• Design Patents
  • July 6, 2011
  • Law Firm: Klemchuk Kubasta LLP - Dallas Office
  • According to the Patent Act (35 U.S.C. § 101), patents may be granted for certain types of functional inventions, processes, or compositions of matter.  Patents may also be granted on new varieties of asexually produced cultivated plants as well as ornamental designs.  The latter is referred to as “design patents.”  

    What design patents cover
    Design patents protect the non-functional, ornamental designs of articles of manufacture.  While a patentable design may have functional or structural aspects, the ornamental aspect of a design must not be dictated by function alone.  One test of ornamentality is whether the article of manufacture would still function without the design or with a different design.  If so, the design is likely to meet the ornamentality requirement.  If the functional or structural aspect of a design is new and otherwise patentable, it may also be eligible for a utility patent.

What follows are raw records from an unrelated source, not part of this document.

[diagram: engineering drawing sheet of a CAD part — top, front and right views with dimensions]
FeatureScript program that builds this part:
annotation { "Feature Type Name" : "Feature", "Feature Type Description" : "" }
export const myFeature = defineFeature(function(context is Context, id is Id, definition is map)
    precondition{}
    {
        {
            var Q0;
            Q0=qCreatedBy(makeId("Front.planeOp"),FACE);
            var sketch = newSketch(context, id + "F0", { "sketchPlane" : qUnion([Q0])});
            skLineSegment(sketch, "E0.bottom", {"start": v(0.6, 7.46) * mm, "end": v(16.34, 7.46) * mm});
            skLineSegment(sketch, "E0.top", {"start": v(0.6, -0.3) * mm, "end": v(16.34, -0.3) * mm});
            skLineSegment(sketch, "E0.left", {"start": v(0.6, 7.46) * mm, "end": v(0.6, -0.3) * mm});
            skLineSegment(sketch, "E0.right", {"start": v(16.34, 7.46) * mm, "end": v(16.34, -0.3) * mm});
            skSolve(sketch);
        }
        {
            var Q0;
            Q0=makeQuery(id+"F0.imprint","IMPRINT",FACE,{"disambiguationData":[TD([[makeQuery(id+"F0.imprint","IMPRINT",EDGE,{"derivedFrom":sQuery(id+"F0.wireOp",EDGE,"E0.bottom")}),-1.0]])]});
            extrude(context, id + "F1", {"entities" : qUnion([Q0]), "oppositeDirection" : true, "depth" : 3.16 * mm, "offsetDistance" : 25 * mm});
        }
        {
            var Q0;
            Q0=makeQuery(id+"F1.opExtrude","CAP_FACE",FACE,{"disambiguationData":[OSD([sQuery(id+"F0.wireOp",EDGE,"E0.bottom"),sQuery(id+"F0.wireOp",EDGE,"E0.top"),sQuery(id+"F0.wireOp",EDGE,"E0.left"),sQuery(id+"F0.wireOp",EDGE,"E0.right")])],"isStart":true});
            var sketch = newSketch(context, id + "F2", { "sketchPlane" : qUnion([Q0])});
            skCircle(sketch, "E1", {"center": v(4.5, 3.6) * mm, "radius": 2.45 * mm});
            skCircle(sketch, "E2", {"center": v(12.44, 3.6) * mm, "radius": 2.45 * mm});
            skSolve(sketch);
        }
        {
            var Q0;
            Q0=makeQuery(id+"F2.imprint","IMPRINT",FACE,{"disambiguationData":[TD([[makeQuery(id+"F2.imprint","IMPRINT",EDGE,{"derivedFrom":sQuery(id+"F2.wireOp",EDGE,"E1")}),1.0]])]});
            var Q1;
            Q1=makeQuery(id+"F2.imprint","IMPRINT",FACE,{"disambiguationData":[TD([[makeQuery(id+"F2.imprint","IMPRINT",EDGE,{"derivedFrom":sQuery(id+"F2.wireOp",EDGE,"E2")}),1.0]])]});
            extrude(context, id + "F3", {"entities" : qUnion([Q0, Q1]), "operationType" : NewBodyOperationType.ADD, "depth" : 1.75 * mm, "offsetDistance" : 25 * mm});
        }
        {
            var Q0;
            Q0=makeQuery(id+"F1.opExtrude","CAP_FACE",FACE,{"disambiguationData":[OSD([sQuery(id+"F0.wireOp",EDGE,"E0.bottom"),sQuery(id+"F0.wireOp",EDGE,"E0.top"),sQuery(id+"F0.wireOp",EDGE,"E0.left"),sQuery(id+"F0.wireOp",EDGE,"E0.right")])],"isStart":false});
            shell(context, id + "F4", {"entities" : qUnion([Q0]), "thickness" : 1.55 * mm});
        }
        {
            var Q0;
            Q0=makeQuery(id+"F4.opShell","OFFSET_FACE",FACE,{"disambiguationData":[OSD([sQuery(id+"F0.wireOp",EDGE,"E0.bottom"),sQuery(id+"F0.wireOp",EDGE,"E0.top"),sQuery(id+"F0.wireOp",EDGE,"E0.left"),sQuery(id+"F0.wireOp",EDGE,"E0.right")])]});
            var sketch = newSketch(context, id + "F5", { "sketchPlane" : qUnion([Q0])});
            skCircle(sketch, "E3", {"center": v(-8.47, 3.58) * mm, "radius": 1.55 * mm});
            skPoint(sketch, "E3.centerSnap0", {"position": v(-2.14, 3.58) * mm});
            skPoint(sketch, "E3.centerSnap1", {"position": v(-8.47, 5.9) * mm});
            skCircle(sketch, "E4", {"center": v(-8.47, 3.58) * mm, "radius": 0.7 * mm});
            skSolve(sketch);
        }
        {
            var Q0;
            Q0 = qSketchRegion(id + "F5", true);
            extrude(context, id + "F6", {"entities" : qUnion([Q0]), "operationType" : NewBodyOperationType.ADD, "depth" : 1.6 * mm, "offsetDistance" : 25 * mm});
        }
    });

    Requirement to obtain a design patent

    The basic requirements of patents set forth in 35 U.S.C. § 101 et seq. apply to design patents.  To be patentable, a design must be new, non-obvious, and as discussed above, non-functional. To determine whether a design is new, the USPTO will search existing design patents, current design patent applications, and literature pertaining to the article of manufacture and type of design that might reveal that the design to be patented is not new.  The body of information pertaining to a given design is called the “prior art.”  If an examination of the prior art reveals that the design has been patented previously, described in the literature or used or offered for sale for a certain amount of time before a design patent was applied for, the design will be ineligible for a patent. To be patentable, designs must also be original, which means that a design found in nature, may not be patented.

    Non-obviousness generally applies to improvements to existing designs and requires that a person reasonably skilled in the field within which the design is classified would not consider the new design to be an obvious progression from an existing design or combination of existing designs as revealed by the prior art.  The non-obviousness standard is difficult to apply and entails consideration of the scope and content of the prior art, the differences between the design for which a patent is sought and designs found in the prior art, and the level of skill exhibited in the prior art.

    Rights granted by a design patent
    When a design patent is issued, the patent gives its owner (the patentee) a right to prevent others from using, making, offering for sale, selling, or importing the design without the patent owner’s permission for a period of 14 years from the grant date of the design patent.  Utility and plant patents, on the other hand, have a 20-year term.  After the expiration of the 14-year term, the public owns the design patent and it no longer is enforceable by the patent owner.  The Patent Act provides a design patent owner the right to recover damages for infringement as well as injunctive relief.